LAMPUNG, realitapublik.id – Pemerintah Kabupaten Tulang Bawang Barat (Pemkab Tubaba) kembali mempertahankan komitmen transparansi anggaran dengan meraih Opini Wajar Tanpa Pengecualian (WTP) dari Badan Pemeriksa Keuangan Republik Indonesia (BPK RI) Perwakilan Provinsi Lampung. Capaian ini menjadi prestasi yang ke-15 kalinya diraih Pemkab Tubaba secara berturut-turut.
Prestasi tersebut resmi disahkan melalui penyerahan Laporan Hasil Pemeriksaan (LHP) atas Laporan Keuangan Pemerintah Daerah (LKPD) Tahun Anggaran 2025 di Auditorium BPK RI Perwakilan Provinsi Lampung pada Jumat (29/5/2026).
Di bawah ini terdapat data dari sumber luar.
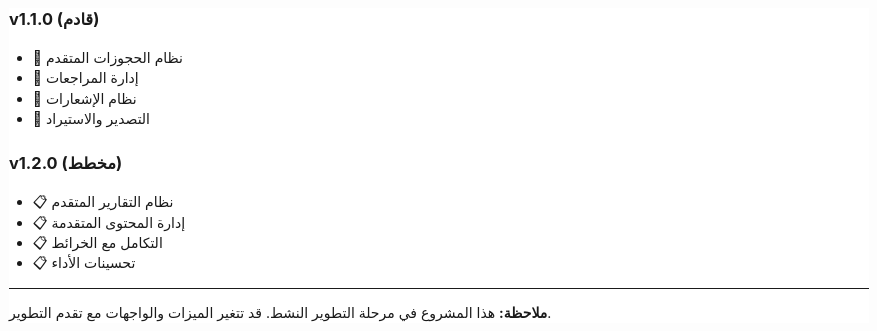 ### v1.1.0 (قادم)
- 🔄 نظام الحجوزات المتقدم
- 🔄 إدارة المراجعات
- 🔄 نظام الإشعارات
- 🔄 التصدير والاستيراد

### v1.2.0 (مخطط)
- 📋 نظام التقارير المتقدم
- 📋 إدارة المحتوى المتقدمة
- 📋 التكامل مع الخرائط
- 📋 تحسينات الأداء

---

**ملاحظة:** هذا المشروع في مرحلة التطوير النشط. قد تتغير الميزات والواجهات مع تقدم التطوير.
LHP diserahkan langsung oleh Kepala BPK RI Perwakilan Lampung, Nugroho Heru Wibowo, kepada Penjabat Bupati Tubaba, Novriwan Jaya, yang didampingi oleh Ketua DPRD Tubaba, Busroni.
Bupati Tubaba, Novriwan Jaya, menyampaikan rasa syukurnya dan menegaskan bahwa prestasi ini diraih berkat kerja keras seluruh jajaran pemerintah daerah serta dukungan penuh dari legislatif.
“Opini WTP ini bukan akhir dari proses, melainkan motivasi bagi kami untuk terus meningkatkan kualitas tata kelola keuangan yang transparan dan akuntabel,” ujar Novriwan.
Ia juga menekankan bahwa sinergi kuat antara eksekutif dan legislatif menjadi kunci utama konsistensi ini.
Di sisi lain, Kepala BPK RI Perwakilan Lampung, Nugroho Heru Wibowo, memberikan apresiasi tinggi kepada Pemkab Tubaba. Namun, ia tetap mengingatkan seluruh pemerintah daerah di Provinsi Lampung untuk waspada terhadap 14 temuan atau permasalahan berulang dalam tata kelola keuangan daerah.
“Kami sudah merinci poin-poin permasalahan tersebut agar menjadi perhatian serius seluruh kepala daerah. Percepatan penyelesaian tindak lanjut rekomendasi BPK hingga 100 persen sangat menentukan opini ke depan,” tegas Nugroho.
Merespons arahan BPK, Sekretaris Daerah Kabupaten Tubaba, Iwan Mursalin, menyatakan kesiapan jajarannya untuk segera melakukan penataan internal dan perbaikan menyeluruh. Fokus utama pembenahan akan diarahkan pada penyesuaian batas maksimal belanja pegawai dan pemenuhan alokasi wajib (mandatory spending), terutama di sektor infrastruktur.
“Sesuai UU Nomor 1 Tahun 2022 tentang HKPD, alokasi maksimal belanja pegawai dibatasi sebesar 30 persen dan belanja infrastruktur minimal 40 persen. Kami akan menyesuaikan hal ini dengan tetap memprioritaskan pemberdayaan ekonomi dan pelayanan publik,” urai Iwan Mursalin.
Iwan juga menginstruksikan seluruh Kepala Organisasi Perangkat Daerah (OPD) untuk segera menindaklanjuti hasil evaluasi BPK secara konkret.
Turut hadir dalam penyerahan tersebut Inspektur Kabupaten Tubaba, Kepala BKAD, Kepala Dinas Kominfo, serta Sekretaris DPRD Kabupaten Tubaba.